* PASSAGE SHOWN:
----
Art for Art’s Sake: Selections From the Frederick R. Weisman Art Foundation Through April 26; Monday-Friday, 9 a.m.-5 p.m. (Thursday until 8 p.m.); Saturday, noon-5 p.m.; suggested donation $2-$5. Barrick Museum, 895-3381.

The Art for Art’s Sake show at UNLV’s Barrick Museum attaches an electrode cap to the skull. It’s a stimulating wake-up call to the senses, a consciousness-expanding razzle-dazzle, a mind-body excursion into the happy zone. The 43 paintings, sculptures and drawings hotdog between the fine wood floors and the partitioned ceilings, performing winsome visual stunts and curious optical contortions. Viewers harboring doubt about the effect of color on psychology should hang out a while in the show, preferably wearing a Fitbit. Art for Art’s Sake could even kick up your metabolism.

The visual blitzkrieg is launched by color—the brighter and more saturated, the better. Brian Porray’s pulsing psychedelic mandala delivers a vivid Rubik’s Cube jolt; Tim Bavington’s xylophonic painting vibrates with warm synesthetic harmonies; and Holton Rower’s marbled jawbreaker melts into a shiny and seductive tie-dye cross. Other artists, like Yek and Joe Macca, veer into the universal mysticism of Color Field’s overlapping, transformative planes, while painters like Iva Gueorguieva opt for dense, brushy surfaces associated with the emotional arabesques of Abstract Expressionism.
----
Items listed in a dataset
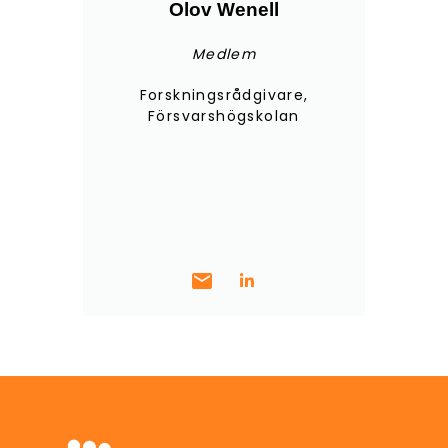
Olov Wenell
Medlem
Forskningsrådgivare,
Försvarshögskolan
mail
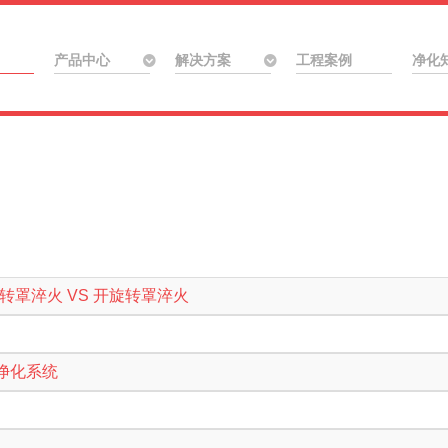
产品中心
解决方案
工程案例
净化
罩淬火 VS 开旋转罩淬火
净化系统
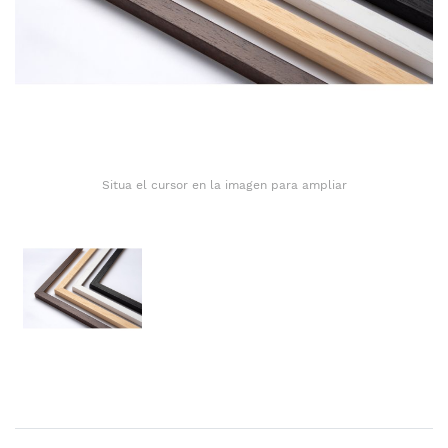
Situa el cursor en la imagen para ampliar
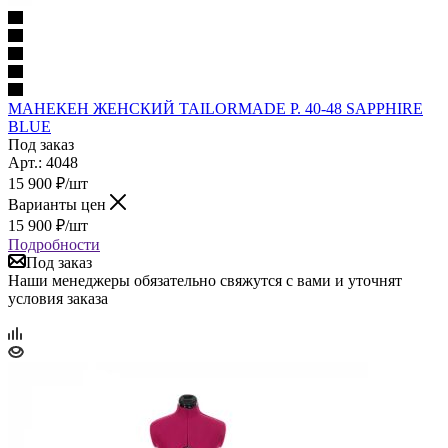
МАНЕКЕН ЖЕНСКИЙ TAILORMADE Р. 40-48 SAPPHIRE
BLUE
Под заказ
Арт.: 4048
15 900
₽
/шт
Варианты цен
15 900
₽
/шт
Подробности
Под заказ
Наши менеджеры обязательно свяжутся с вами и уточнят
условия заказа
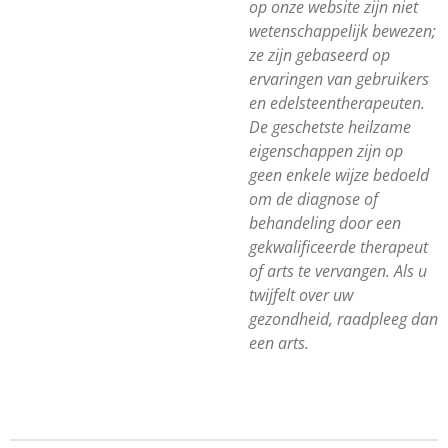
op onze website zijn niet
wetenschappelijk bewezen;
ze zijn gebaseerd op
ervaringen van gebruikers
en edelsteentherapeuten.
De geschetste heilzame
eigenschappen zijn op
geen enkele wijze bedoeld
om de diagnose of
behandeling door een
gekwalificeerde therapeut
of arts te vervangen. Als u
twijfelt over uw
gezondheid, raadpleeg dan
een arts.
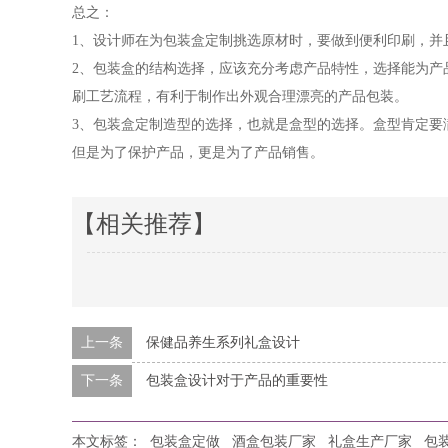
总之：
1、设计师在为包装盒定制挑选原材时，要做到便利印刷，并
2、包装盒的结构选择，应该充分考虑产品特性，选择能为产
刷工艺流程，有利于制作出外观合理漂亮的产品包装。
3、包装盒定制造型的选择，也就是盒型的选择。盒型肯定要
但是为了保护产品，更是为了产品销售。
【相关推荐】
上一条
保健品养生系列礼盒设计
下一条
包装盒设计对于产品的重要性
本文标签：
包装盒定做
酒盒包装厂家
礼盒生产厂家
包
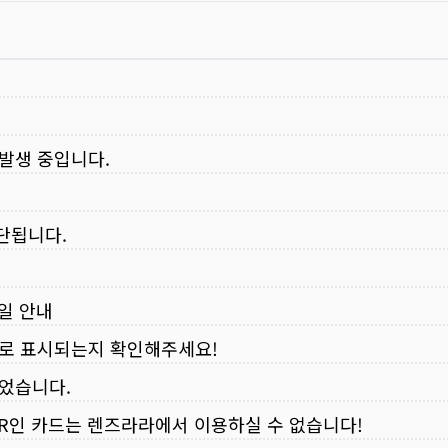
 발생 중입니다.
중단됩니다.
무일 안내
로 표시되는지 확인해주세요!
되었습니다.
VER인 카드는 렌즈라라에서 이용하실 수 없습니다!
----
* DIRECTIONS: According to the review of the Art for Art's Sake show, how many paintings, sculptures and drawings does the exhibition include?

* EXERCISE RESULT: 43